Последняя ступень (Исповедь вашего современника) - Солоухин Владимир Алексеевич. Страница 21
Недели две спустя у меня дома собралась большая компания. Как раз заседал комитет по присуждению Ленинских премий. Обычно, когда собираются писатели из республик по какому-нибудь случаю, вроде пленума, или вот комитета, или съезда, возникают в двух-трех домах такие ежевечерние компании. Соберет хлебосольный Стаднюк человек десять-пятнадцать, все больше своих «хохлов» — Гончар, Новиченко, Зарудный, Загребальный, Земляк. Примкнут к ним белорусы, скажем. Танк и Бровка, да еще из донских казаков Калинин с Закруткиным…
У Симонова в это же время грузинская группа — Ираклий Абашидзе, Карло Каладзе, Бесо Жтенти, Иван Тарба. В соединении с ними могут быть Камил Яшен, Мирзо Турсун-заде из Средней Азии. Где-нибудь у Грибачева соберутся Прокофьев, Кочетов, Бубенов и другие «автоматчики». Когда же и пообщаться писателям, если не во время мероприятия, собирающего их в Москве.
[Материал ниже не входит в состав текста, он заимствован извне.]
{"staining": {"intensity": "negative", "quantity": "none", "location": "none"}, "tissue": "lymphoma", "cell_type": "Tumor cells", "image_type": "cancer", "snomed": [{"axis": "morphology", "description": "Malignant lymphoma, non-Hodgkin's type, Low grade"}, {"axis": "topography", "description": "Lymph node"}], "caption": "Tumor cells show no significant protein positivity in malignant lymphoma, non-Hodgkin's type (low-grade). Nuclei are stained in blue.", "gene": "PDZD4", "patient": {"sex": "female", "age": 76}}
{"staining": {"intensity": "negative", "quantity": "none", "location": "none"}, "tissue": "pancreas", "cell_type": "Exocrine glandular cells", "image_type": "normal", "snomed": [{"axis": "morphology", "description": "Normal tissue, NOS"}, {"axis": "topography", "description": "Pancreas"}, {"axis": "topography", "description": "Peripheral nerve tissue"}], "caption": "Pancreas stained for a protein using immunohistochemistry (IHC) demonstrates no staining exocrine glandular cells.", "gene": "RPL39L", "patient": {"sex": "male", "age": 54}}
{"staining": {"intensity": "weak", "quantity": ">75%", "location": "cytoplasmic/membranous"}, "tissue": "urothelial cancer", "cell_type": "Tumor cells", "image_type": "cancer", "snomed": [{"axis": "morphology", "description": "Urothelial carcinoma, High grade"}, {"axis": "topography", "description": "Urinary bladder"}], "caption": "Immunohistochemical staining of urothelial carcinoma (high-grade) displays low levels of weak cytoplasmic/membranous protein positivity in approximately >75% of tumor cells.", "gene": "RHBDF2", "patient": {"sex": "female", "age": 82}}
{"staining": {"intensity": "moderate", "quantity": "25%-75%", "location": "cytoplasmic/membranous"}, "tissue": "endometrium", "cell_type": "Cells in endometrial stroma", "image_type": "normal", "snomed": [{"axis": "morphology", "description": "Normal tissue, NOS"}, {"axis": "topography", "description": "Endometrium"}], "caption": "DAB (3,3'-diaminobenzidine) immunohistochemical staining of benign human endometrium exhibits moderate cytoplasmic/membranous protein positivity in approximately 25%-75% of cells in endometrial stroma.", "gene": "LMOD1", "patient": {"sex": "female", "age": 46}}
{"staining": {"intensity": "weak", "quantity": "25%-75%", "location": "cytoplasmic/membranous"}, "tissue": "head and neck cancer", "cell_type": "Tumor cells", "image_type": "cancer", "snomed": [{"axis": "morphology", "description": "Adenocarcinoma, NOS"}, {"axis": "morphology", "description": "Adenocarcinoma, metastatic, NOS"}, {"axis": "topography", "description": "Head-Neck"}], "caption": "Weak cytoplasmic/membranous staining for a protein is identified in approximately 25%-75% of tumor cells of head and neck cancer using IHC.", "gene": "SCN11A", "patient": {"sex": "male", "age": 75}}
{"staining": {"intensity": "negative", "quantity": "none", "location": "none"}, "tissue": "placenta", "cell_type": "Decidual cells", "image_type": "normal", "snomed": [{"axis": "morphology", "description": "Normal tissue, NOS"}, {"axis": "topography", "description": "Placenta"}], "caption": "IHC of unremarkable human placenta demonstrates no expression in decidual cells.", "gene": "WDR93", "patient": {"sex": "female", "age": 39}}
Я тоже поговорил с одним, послал записку другому, и собралось у меня вечером в чем-то однородное, но в чем-то и пестрое застолье. Конечно, все были славяне. Олесь Гончар, Леонид Новиченко, Петрусь Бровка, Максим Танк, Михаил Алексеев, Николай Грибачев, Виталий Закруткин, Иван Стаднюк… Всех теперь и не вспомнишь.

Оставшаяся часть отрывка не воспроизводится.